What is needed: Pull every line containing "expression" from the listing.

Material supplied:
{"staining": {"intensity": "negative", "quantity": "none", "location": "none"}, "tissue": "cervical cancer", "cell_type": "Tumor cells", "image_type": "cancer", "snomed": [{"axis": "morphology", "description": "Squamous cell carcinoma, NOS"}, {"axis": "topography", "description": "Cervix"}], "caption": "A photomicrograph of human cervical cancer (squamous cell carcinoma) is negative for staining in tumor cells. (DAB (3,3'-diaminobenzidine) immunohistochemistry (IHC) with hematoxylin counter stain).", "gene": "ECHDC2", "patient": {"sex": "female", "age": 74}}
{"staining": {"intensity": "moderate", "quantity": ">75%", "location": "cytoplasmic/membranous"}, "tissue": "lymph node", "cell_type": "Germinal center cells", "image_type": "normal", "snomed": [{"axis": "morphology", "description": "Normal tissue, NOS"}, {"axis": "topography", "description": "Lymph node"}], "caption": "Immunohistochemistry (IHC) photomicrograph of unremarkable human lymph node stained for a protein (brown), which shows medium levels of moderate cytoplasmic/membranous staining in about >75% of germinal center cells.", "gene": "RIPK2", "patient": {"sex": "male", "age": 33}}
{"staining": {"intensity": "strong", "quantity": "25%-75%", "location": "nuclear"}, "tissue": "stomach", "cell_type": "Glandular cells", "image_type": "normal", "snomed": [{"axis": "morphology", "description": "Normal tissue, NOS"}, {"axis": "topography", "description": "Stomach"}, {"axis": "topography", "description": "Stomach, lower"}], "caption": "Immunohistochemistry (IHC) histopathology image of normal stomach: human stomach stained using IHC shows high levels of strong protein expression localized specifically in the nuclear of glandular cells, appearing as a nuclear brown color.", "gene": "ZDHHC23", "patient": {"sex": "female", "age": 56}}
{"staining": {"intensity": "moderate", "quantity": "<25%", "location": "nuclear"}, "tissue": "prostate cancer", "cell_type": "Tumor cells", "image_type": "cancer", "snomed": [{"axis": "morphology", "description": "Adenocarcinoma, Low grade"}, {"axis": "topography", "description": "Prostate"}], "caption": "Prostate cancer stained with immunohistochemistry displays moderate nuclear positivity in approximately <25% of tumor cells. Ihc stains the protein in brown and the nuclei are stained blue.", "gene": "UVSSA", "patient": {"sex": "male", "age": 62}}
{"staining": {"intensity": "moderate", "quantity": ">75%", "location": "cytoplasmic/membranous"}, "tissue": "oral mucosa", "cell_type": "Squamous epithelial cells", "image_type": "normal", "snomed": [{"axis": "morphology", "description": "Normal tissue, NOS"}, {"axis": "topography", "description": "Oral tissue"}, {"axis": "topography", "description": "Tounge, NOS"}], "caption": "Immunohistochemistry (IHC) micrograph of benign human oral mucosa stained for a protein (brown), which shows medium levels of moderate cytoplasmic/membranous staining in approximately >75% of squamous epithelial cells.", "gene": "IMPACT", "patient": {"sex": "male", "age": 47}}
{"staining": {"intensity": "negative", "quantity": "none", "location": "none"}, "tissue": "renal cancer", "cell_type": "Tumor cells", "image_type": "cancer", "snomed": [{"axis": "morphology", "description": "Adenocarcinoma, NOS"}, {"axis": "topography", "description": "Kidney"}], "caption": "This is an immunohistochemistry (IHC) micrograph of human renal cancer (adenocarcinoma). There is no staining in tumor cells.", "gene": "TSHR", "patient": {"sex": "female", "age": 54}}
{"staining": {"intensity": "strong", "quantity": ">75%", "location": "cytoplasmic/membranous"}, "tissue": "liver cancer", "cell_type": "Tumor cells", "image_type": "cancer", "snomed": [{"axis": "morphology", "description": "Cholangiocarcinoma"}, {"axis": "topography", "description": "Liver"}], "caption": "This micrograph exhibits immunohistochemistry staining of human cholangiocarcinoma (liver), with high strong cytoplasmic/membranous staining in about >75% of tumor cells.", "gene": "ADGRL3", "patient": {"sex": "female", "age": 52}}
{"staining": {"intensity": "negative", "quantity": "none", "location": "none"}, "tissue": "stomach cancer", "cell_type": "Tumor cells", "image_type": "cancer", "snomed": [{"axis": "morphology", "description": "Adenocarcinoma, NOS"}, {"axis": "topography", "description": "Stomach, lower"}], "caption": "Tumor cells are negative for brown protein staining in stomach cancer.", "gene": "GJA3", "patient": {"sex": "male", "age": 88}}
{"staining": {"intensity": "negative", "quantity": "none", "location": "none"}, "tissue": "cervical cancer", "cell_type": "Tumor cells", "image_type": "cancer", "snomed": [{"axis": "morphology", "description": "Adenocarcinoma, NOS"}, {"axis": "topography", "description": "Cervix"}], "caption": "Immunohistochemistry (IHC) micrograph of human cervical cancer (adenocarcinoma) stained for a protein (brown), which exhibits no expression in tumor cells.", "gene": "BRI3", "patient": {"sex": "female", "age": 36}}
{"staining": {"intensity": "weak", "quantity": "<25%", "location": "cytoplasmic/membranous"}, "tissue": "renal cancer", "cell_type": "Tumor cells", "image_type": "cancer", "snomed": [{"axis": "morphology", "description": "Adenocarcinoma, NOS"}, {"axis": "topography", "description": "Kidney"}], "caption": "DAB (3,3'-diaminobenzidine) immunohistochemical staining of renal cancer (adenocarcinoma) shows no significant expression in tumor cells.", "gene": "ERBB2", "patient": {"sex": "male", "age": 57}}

Task response:
{"staining": {"intensity": "strong", "quantity": "25%-75%", "location": "nuclear"}, "tissue": "stomach", "cell_type": "Glandular cells", "image_type": "normal", "snomed": [{"axis": "morphology", "description": "Normal tissue, NOS"}, {"axis": "topography", "description": "Stomach"}, {"axis": "topography", "description": "Stomach, lower"}], "caption": "Immunohistochemistry (IHC) histopathology image of normal stomach: human stomach stained using IHC shows high levels of strong protein expression localized specifically in the nuclear of glandular cells, appearing as a nuclear brown color.", "gene": "ZDHHC23", "patient": {"sex": "female", "age": 56}}
{"staining": {"intensity": "negative", "quantity": "none", "location": "none"}, "tissue": "cervical cancer", "cell_type": "Tumor cells", "image_type": "cancer", "snomed": [{"axis": "morphology", "description": "Adenocarcinoma, NOS"}, {"axis": "topography", "description": "Cervix"}], "caption": "Immunohistochemistry (IHC) micrograph of human cervical cancer (adenocarcinoma) stained for a protein (brown), which exhibits no expression in tumor cells.", "gene": "BRI3", "patient": {"sex": "female", "age": 36}}
{"staining": {"intensity": "weak", "quantity": "<25%", "location": "cytoplasmic/membranous"}, "tissue": "renal cancer", "cell_type": "Tumor cells", "image_type": "cancer", "snomed": [{"axis": "morphology", "description": "Adenocarcinoma, NOS"}, {"axis": "topography", "description": "Kidney"}], "caption": "DAB (3,3'-diaminobenzidine) immunohistochemical staining of renal cancer (adenocarcinoma) shows no significant expression in tumor cells.", "gene": "ERBB2", "patient": {"sex": "male", "age": 57}}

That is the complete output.